Bristol-Myers
Squibb Company (NYSE: BMY) announced today the successful completion
of the tender offer by Bristol-Myers Squibb Company ("Bristol-Myers
Squibb") through its wholly owned subsidiary, B&R Acquisition Company,
for all of the outstanding shares of common stock of Amylin
Pharmaceuticals, Inc. (NASDAQ: AMLN) ("Amylin") at a purchase price
of $31.00 per share. As of the expiration of the offer, 140,550,153
shares of common stock of Amylin were validly tendered and not withdrawn
in the tender offer. All of such shares have been accepted for payment
in accordance with the terms of the tender offer. The tender offer
expired at 5:00 p.m., New York City time, on August 7, 2012. As a result
of the tender offer, Bristol-Myers Squibb now owns, together with its
subsidiaries, approximately 85.55% of the outstanding shares of Amylin.

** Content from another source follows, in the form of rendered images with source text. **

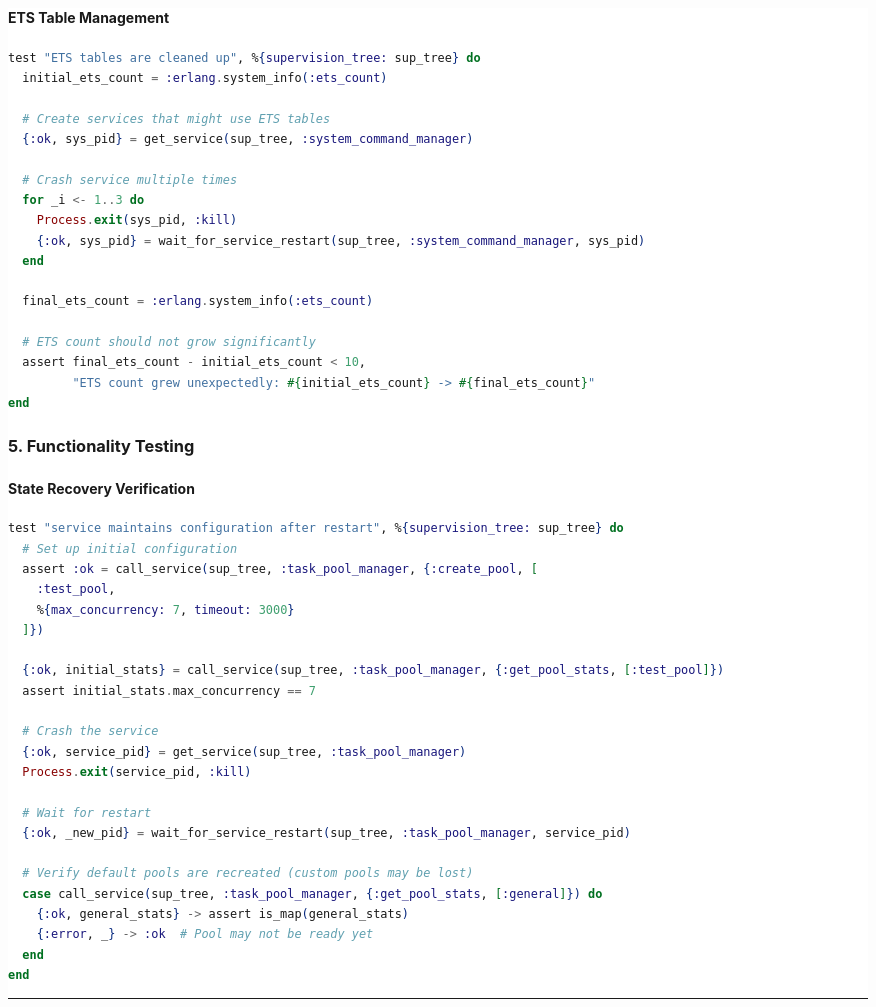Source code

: #### ETS Table Management
```elixir
test "ETS tables are cleaned up", %{supervision_tree: sup_tree} do
  initial_ets_count = :erlang.system_info(:ets_count)
  
  # Create services that might use ETS tables
  {:ok, sys_pid} = get_service(sup_tree, :system_command_manager)
  
  # Crash service multiple times
  for _i <- 1..3 do
    Process.exit(sys_pid, :kill)
    {:ok, sys_pid} = wait_for_service_restart(sup_tree, :system_command_manager, sys_pid)
  end
  
  final_ets_count = :erlang.system_info(:ets_count)
  
  # ETS count should not grow significantly
  assert final_ets_count - initial_ets_count < 10,
         "ETS count grew unexpectedly: #{initial_ets_count} -> #{final_ets_count}"
end
```

### 5. Functionality Testing

#### State Recovery Verification
```elixir
test "service maintains configuration after restart", %{supervision_tree: sup_tree} do
  # Set up initial configuration
  assert :ok = call_service(sup_tree, :task_pool_manager, {:create_pool, [
    :test_pool, 
    %{max_concurrency: 7, timeout: 3000}
  ]})
  
  {:ok, initial_stats} = call_service(sup_tree, :task_pool_manager, {:get_pool_stats, [:test_pool]})
  assert initial_stats.max_concurrency == 7
  
  # Crash the service
  {:ok, service_pid} = get_service(sup_tree, :task_pool_manager)
  Process.exit(service_pid, :kill)
  
  # Wait for restart
  {:ok, _new_pid} = wait_for_service_restart(sup_tree, :task_pool_manager, service_pid)
  
  # Verify default pools are recreated (custom pools may be lost)
  case call_service(sup_tree, :task_pool_manager, {:get_pool_stats, [:general]}) do
    {:ok, general_stats} -> assert is_map(general_stats)
    {:error, _} -> :ok  # Pool may not be ready yet
  end
end
```

---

As part of the successful completion of the tender offer, Bristol-Myers
Squibb has exercised its right, granted under the merger agreement with
Amylin pursuant to which the tender offer was made, to purchase
additional shares from Amylin which will allow Bristol-Myers Squibb to
complete and close the merger and acquisition of Amylin today without
stockholder approval. Upon completion of the merger, Amylin will become
a wholly-owned subsidiary of Bristol-Myers Squibb. All outstanding
shares of common stock of Amylin, other than shares held by
Bristol-Myers Squibb, B&R Acquisition Company or Amylin in treasury or
shares held by Amylin's stockholders who are entitled to and properly
exercise appraisal rights under Delaware law, will be canceled and
converted into the right to receive cash equal to the $31.00 offer price
per share without interest thereon and less any applicable withholding
taxes. In addition, upon completion of the merger, the common stock of
Amylin will cease to be traded on the NASDAQ Stock Market.